An AP review of the reference books shows a remarkable evolution in the Holy See’s in-house procedures to discipline pedophiles since 2001, when the Vatican ordered bishops to send cases of all credibly accused priests to Rome for review.
Then Cardinal Joseph Ratzinger took action after determining that bishops around the world weren’t following church law to put accused clerics on trial in church tribunals. Bishops routinely moved problem priests from parish to parish rather than subject them to canonical trials or turn them into police.
A copy of an internal Vatican document used by Archbishop Silvano Tomasi, the Vatican’s U.N. ambassador in Geneva. (Pic: AP)
For centuries, the church has had its own in-house procedures to deal with priests who sexually abuse children. One of the chief accusations from victims is that bishops put the church’s own procedures ahead of civil law enforcement by often suggesting victims not go to police and keep accusations quiet while they are dealt with internally.

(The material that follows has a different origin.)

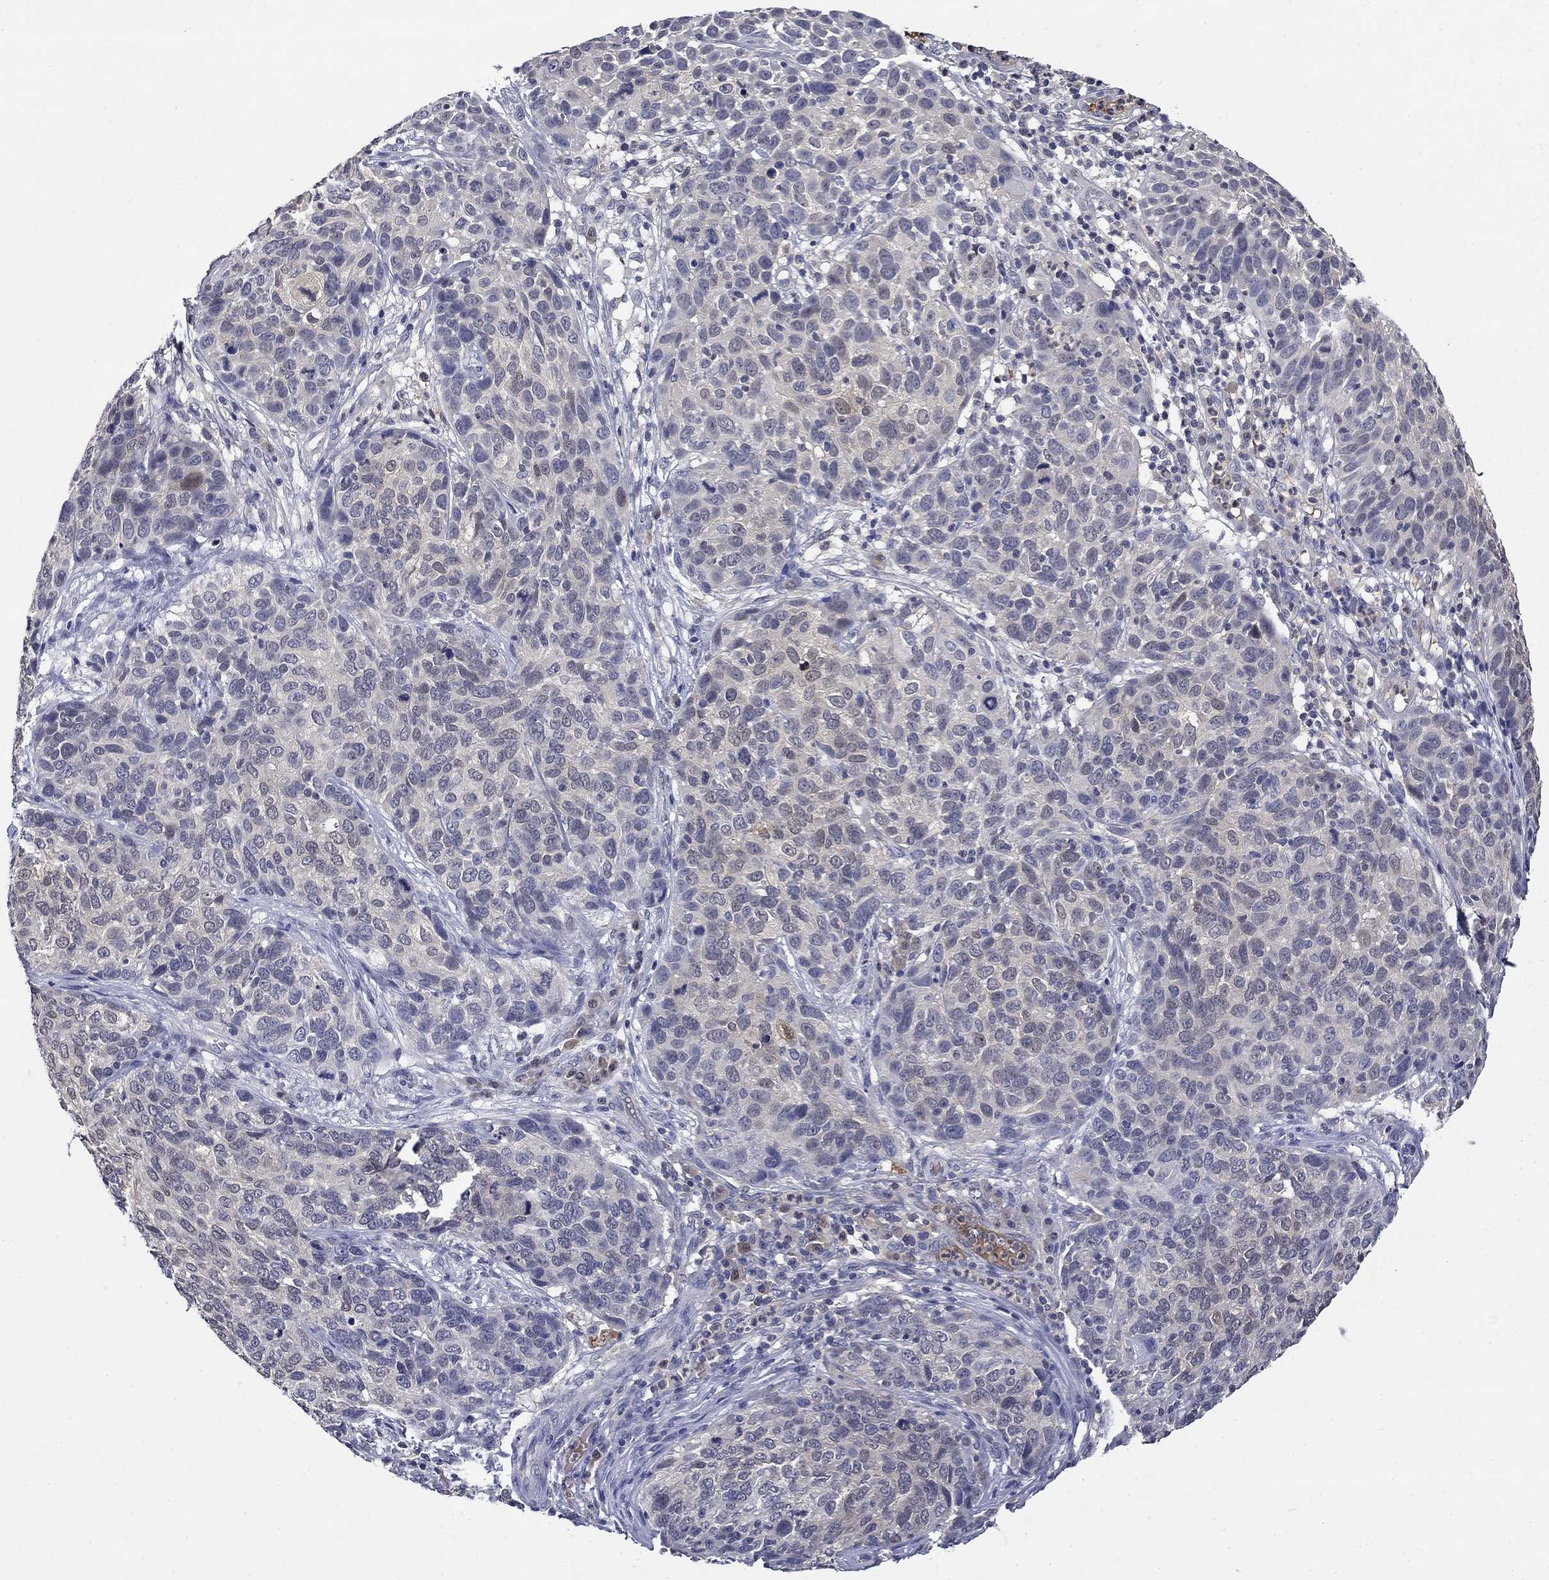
{"staining": {"intensity": "negative", "quantity": "none", "location": "none"}, "tissue": "skin cancer", "cell_type": "Tumor cells", "image_type": "cancer", "snomed": [{"axis": "morphology", "description": "Squamous cell carcinoma, NOS"}, {"axis": "topography", "description": "Skin"}], "caption": "Human skin cancer (squamous cell carcinoma) stained for a protein using IHC demonstrates no staining in tumor cells.", "gene": "DDTL", "patient": {"sex": "male", "age": 92}}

The maximum penalty for a priest convicted by a church tribunal is essentially losing his job, being defrocked, or removed from the clerical state. There are no jail terms and nothing to prevent an offender from offending again.
According to the 2001 norms Ratzinger pushed through, the Congregation for the Doctrine of the Faith reviews each case sent to Rome and then instructs bishops how to proceed, either by launching an administrative process against the priest if the evidence is overwhelming or a church trial. At every step of the way the priest is allowed to defend himself.
The Congregation started reporting numbers only in 2005, which is where Tomasi’s spreadsheet starts off. U.N. officials said Friday that the committee has not received the document.